▶ **Explore the material**:
1. Answer these questions using the Hornets draft thread below:
(a) Which pick will the Hornets have in the draft, according to the first post?
(b) Which team is listed at number 3 in the top 5?
(c) In what order did the second poster rank Williams, Paul, and Bogut?
2. From the Hornets draft thread below, quote word for word the passage starting at "# Hornets Pick" and ending at "in the draft.".

▶ **Excerpt to read**:

------------------------------------------------------------------------

# Hornets Pick #4!!!



## jalen5 (Nov 19, 2004)

Of course, it had to happen. The Hornets had bad luck in the NBA Draft Lottery and will pick 4th in the draft. 

Here's the top 5:
1. Milwaukee
2. Atlanta
3. Portland
4. New Orleans
5. Charlotte

So how do yall think the top 3 will go??? Who do u want the Hornets to get and who do u think we have a chance at???

-- IMO, my dream of getting Marvin Williams is dead. And if not dead, is on life support.


----------



## Geaux Tigers (Apr 26, 2004)

Im down because my order was Williams, Paul, and Bogut but I still think we can get a really key player in this draft. I dont think the possibility of getting Chris Paul is totally dead because I dont see Portland taking a PG because they have Telfair. I also dont see our dream of Marvin Williams as being dead because Atlanta has ten million swingmen. Personally I dont know how you pass on Marvin Williams if your at #2 but you never really know.

------------------------------------------------------------------------

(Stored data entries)
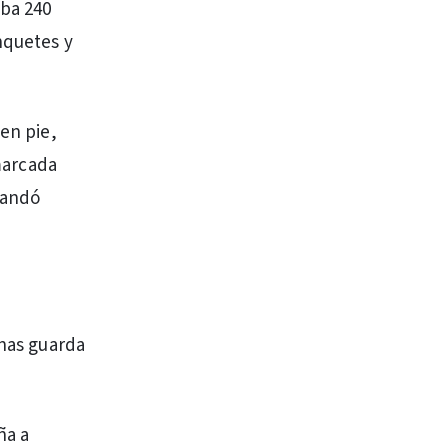
aba 240
nquetes y
 en pie,
 marcada
mandó
inas guarda
ña a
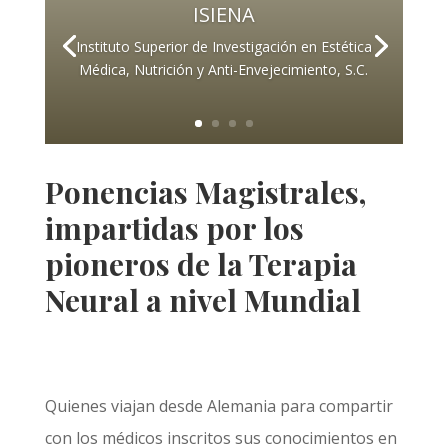
ISIENA
Instituto Superior de Investigación en Estética
Médica, Nutrición y Anti-Envejecimiento, S.C.
Ponencias Magistrales,
impartidas por los
pioneros de la Terapia
Neural a nivel Mundial
Quienes viajan desde Alemania para compartir
con los médicos inscritos sus conocimientos en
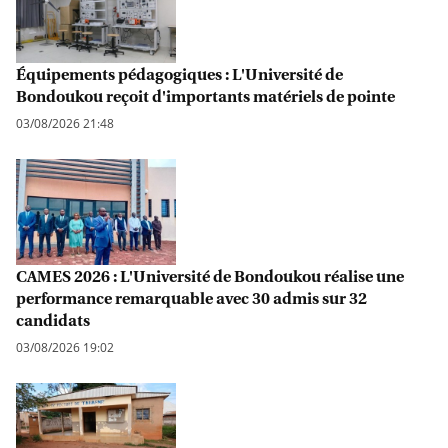
Équipements pédagogiques : L'Université de
Bondoukou reçoit d'importants matériels de pointe
03/08/2026 21:48
CAMES 2026 : L'Université de Bondoukou réalise une
performance remarquable avec 30 admis sur 32
candidats
03/08/2026 19:02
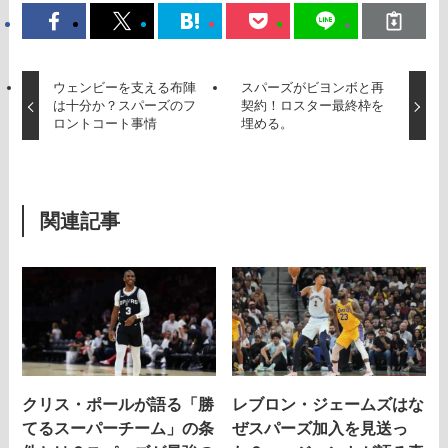
ウェンビーを支える布陣
スパーズがビヨンボと再
は十分か？スパーズのフ
契約！ロスター最終枠を
ロントコート事情
埋める。
関連記事
クリス・ポールが語る「勝
レブロン・ジェームズはな
てるスーパーチーム」の条
ぜスパーズ加入を見送っ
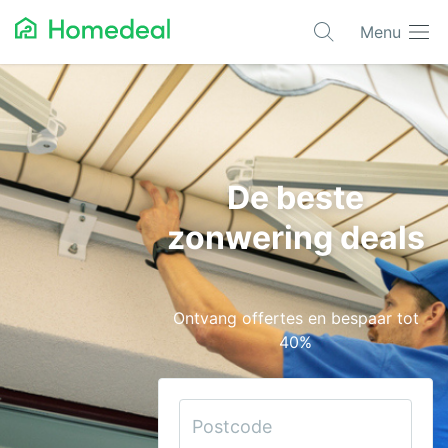
Menu
Populaire projecten
Aannemer
Airco
De beste
Alarmsystemen
zonwering deals
Architect
Asbest
Ontvang offertes en bespaar tot
Bestrating
40%
Cv-ketels
Dakwerken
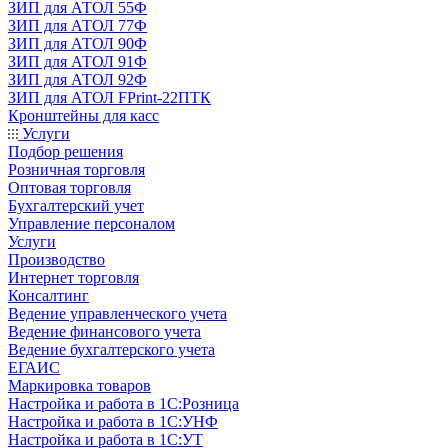
ЗИП для АТОЛ 55Ф
ЗИП для АТОЛ 77Ф
ЗИП для АТОЛ 90Ф
ЗИП для АТОЛ 91Ф
ЗИП для АТОЛ 92Ф
ЗИП для АТОЛ FPrint-22ПТК
Кронштейны для касс
Услуги
Подбор решения
Розничная торговля
Оптовая торговля
Бухгалтерский учет
Управление персоналом
Услуги
Производство
Интернет торговля
Консалтинг
Ведение управленческого учета
Ведение финансового учета
Ведение бухгалтерского учета
ЕГАИС
Маркировка товаров
Настройка и работа в 1С:Розница
Настройка и работа в 1С:УНФ
Настройка и работа в 1С:УТ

------------------------------------------------------------------------

▶ **Task results**:
1.
(a) 4th
(b) Portland
(c) Williams, Paul, and Bogut

2.
# Hornets Pick #4!!!



## jalen5 (Nov 19, 2004)

Of course, it had to happen. The Hornets had bad luck in the NBA Draft Lottery and will pick 4th in the draft.